- **GIVEN RECORDS**
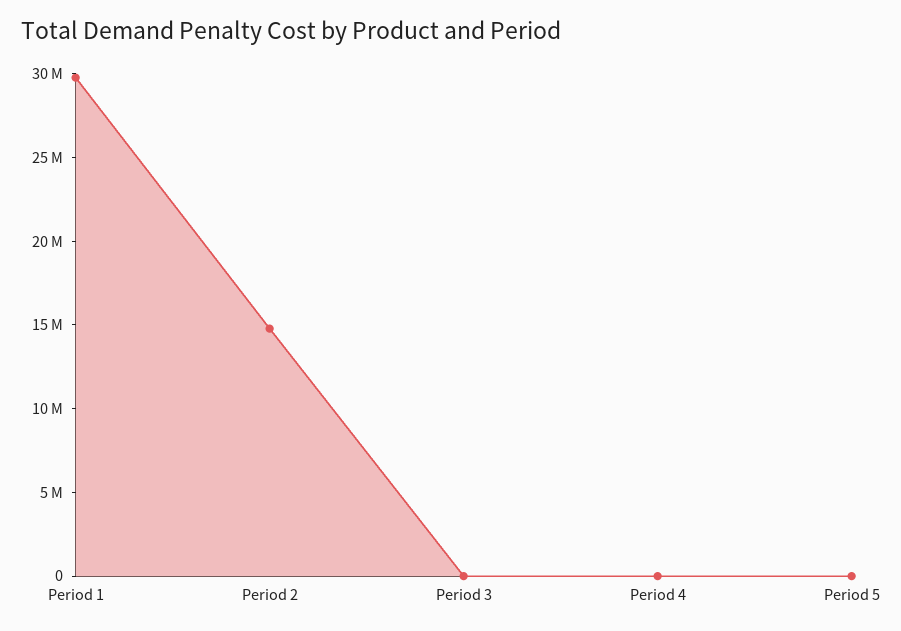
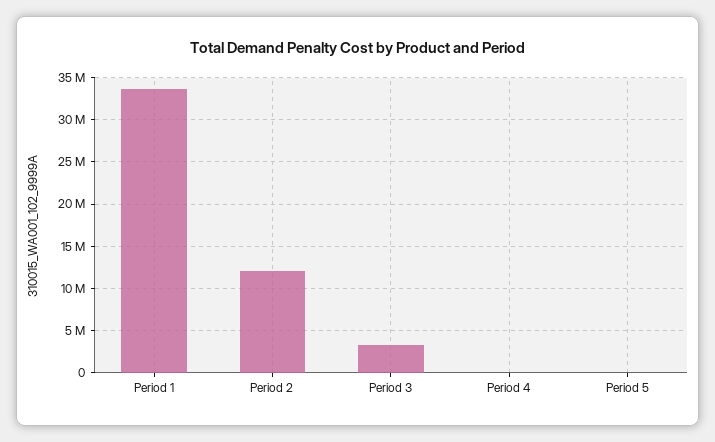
  {
-   "Period 1": 30000000,
+   "Period 1": 34000000,
-   "Period 2": 15000000,
+   "Period 2": 12000000,
-   "Period 3": 0,
+   "Period 3": 3000000,
    "Period 4": 0,
    "Period 5": 0
  }

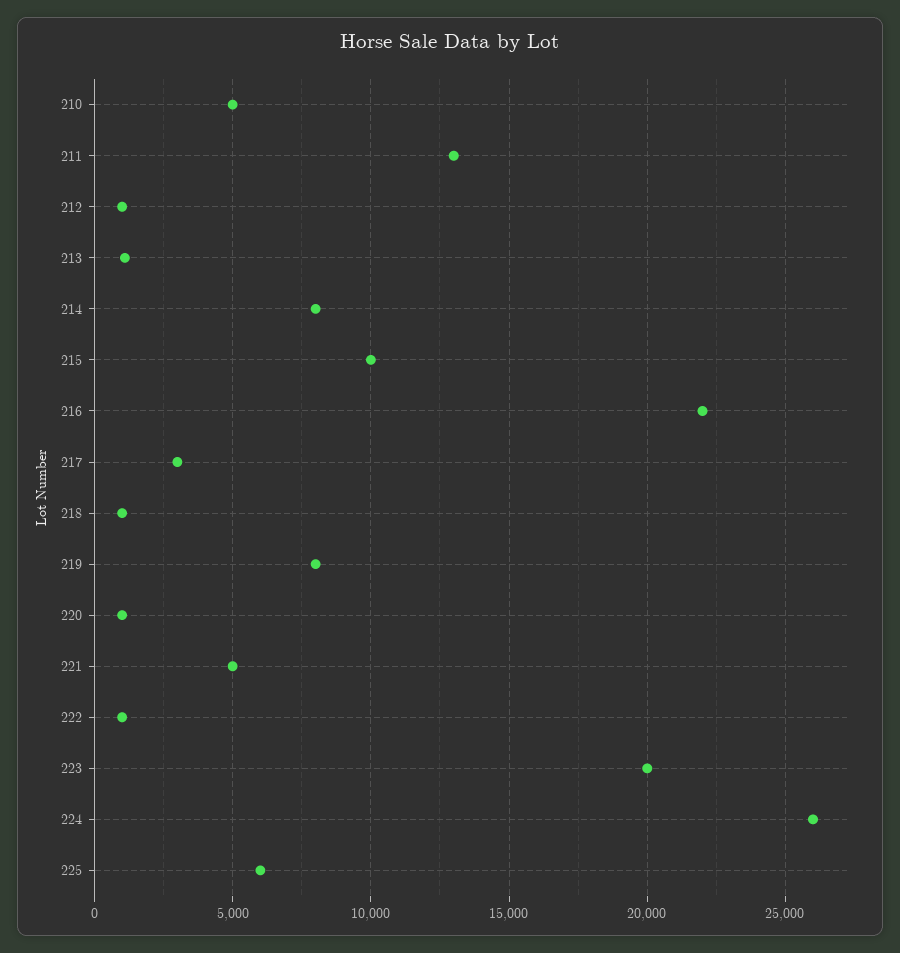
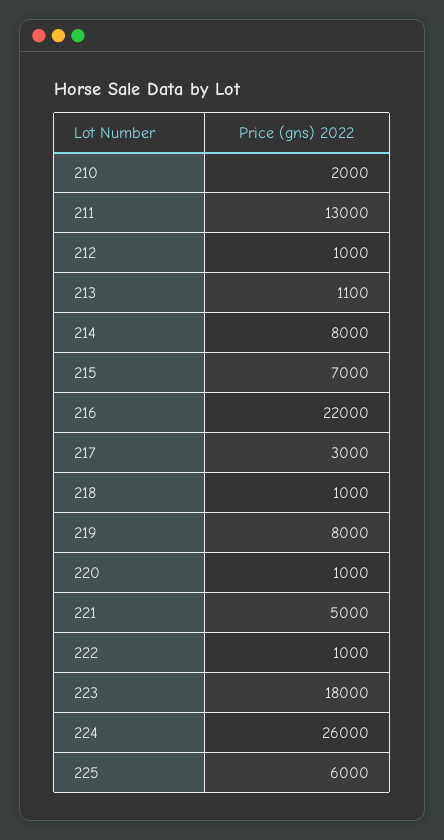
  {
-   "210": 5000,
+   "210": 2000,
    "211": 13000,
    "212": 1000,
    "213": 1100,
    "214": 8000,
-   "215": 10000,
+   "215": 7000,
    "216": 22000,
    "217": 3000,
    "218": 1000,
    "219": 8000,
    "220": 1000,
    "221": 5000,
    "222": 1000,
-   "223": 20000,
+   "223": 18000,
    "224": 26000,
    "225": 6000
  }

- **WORK TO BE COMPLETED**
The answer must consist of every line from the records above that holds "Period".

- **EXERCISE RESULT**
-   "Period 1": 30000000,
+   "Period 1": 34000000,
-   "Period 2": 15000000,
+   "Period 2": 12000000,
-   "Period 3": 0,
+   "Period 3": 3000000,
    "Period 4": 0,
    "Period 5": 0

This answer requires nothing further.